Text passage
The post came about largely as a result of Sir Muir Gray’s intervention; at the time he was head of Research and Development for the Oxford East Anglian Region of England. In July 1994 Dave moved to Oxford, a time in Oxford that saw the initiation of the Cochrane Collaboration under the leadership of Sir Iain Chalmers, the Centre for Statistics of Medicine led by Doug Altman and the home to the Clinical Trials Service unit led by Richard Peto and Rory Collins.

The NHS R&D Centre for Evidence-Based Medicine, as it was called at the time, was opened in March 1995. The offices were on the 5th floor of the John Radcliffe Hospital, next to the toilets, which later became more office space for visitors to the centre.

The initial remit of the centre was twofold:
1. To support the teaching and practice of evidence based health care (‘EBHC’) throughout the UK and Europe.
2. To effect the creation of formal graduate education in the conduct of randomised controlled trials and systematic reviews at the University of Oxford.
The initial prospectus also included two further aims a copy of which can be downloaded: 1996 CEBM prospectus:
3. To conduct applied, patient-based and methodological research in order to generate the new knowledge required for the practice of evidence-based health care
4. To collaborate with other scientists in the creation of a Graduate Programme to train researchers to perform randomised trials and systematic reviews.

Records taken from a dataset

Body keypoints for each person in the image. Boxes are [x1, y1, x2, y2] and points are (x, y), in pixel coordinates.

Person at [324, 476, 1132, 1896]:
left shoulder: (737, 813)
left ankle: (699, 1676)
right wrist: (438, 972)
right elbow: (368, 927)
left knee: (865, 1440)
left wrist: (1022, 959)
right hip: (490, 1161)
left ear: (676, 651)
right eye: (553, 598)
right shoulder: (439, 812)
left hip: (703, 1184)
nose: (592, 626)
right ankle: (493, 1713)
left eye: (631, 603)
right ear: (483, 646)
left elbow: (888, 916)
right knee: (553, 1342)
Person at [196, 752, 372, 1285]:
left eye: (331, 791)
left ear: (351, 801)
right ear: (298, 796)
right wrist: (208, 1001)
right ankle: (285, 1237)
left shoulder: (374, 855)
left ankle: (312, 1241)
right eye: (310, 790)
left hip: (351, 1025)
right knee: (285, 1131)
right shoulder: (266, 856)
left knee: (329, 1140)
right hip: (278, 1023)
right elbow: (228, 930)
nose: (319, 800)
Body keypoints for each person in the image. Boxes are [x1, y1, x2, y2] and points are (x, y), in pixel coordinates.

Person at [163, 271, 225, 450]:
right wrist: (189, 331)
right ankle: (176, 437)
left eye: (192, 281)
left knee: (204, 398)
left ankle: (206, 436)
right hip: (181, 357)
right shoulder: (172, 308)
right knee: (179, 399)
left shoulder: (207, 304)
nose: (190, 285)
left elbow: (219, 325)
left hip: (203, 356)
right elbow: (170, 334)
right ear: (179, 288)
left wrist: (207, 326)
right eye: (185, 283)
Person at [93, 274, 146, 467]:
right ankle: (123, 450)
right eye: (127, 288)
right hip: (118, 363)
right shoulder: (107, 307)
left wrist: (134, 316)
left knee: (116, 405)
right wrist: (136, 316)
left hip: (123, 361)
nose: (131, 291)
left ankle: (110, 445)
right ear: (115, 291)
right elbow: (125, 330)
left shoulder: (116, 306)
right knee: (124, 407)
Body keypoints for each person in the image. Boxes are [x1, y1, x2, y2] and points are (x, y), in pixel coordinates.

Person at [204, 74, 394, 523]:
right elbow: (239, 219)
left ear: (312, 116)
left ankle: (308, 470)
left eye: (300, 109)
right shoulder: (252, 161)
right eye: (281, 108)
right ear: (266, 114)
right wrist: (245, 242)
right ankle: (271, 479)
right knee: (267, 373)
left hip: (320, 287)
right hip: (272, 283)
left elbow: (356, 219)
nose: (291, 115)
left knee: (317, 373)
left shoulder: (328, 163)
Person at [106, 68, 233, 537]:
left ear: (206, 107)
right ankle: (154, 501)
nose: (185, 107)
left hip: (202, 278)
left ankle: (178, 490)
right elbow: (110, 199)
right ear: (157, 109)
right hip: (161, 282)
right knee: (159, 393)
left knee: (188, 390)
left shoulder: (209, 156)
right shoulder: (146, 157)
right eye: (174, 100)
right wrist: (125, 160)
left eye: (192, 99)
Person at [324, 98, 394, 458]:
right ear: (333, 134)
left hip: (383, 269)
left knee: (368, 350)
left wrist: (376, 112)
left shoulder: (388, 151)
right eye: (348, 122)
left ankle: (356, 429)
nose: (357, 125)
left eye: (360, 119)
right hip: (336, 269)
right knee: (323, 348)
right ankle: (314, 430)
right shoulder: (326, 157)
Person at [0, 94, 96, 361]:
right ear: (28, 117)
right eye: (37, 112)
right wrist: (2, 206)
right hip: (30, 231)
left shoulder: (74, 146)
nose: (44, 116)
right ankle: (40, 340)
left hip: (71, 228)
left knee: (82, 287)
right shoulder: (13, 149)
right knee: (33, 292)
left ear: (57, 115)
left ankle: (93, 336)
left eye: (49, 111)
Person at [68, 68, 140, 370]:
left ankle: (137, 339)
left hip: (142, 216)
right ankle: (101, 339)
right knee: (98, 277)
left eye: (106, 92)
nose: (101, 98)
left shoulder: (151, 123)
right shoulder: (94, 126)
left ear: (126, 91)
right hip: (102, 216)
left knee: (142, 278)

Questions to answer
1) In the history of the Centre for Evidence-Based Medicine, why did the 1996 prospectus include conducting applied, patient-based and methodological research? Answer in one to three sentences.
2) According to the history of the Centre for Evidence-Based Medicine, when was the centre opened?
3) Continue the history of the Centre for Evidence-Based Medicine from its last sentence.

Results for the exercise
1) The prospectus included this research so the centre could generate the new knowledge required for the practice of evidence-based health care.

2) It was opened in March 1995.

3)
As part of the promotion of EBM Dave did a substantial number of talks – about one a week. He did that many talks his first powerpoint slide had date and place to be added as he moved around Europe, and his introduction would go a little like this:
Done: I’ve gotten out of date and retrained in Internal Medicine twice
Do: I run an in-patient General Medicine service (all comers) at a UK District General Hospital:
» 208 admissions last month
» strive to use evidence at the bedside
Don’t: I’ve cancelled my journal subscriptions

In 1996 the BMJ published a lead editorial by Dave on Evidence-Based Medicine: what it is and what it isn’t: (at the time of writing this) Google scholar has 10,805 citations for this article, which delineates the practice of EBM as the integration of individual clinical expertise with the best available external clinical evidence from systematic research and patient’s values and expectations. At the time, and I don’t think much has changed, we needed to use evidence about 5 times for every in-patients and twice for every 3 out-patient. Despite what was needed, we got less than a third of it. Dave was well aware that to use evidence at the bedside, we needed to access it within seconds. As a result the evidence cart was born.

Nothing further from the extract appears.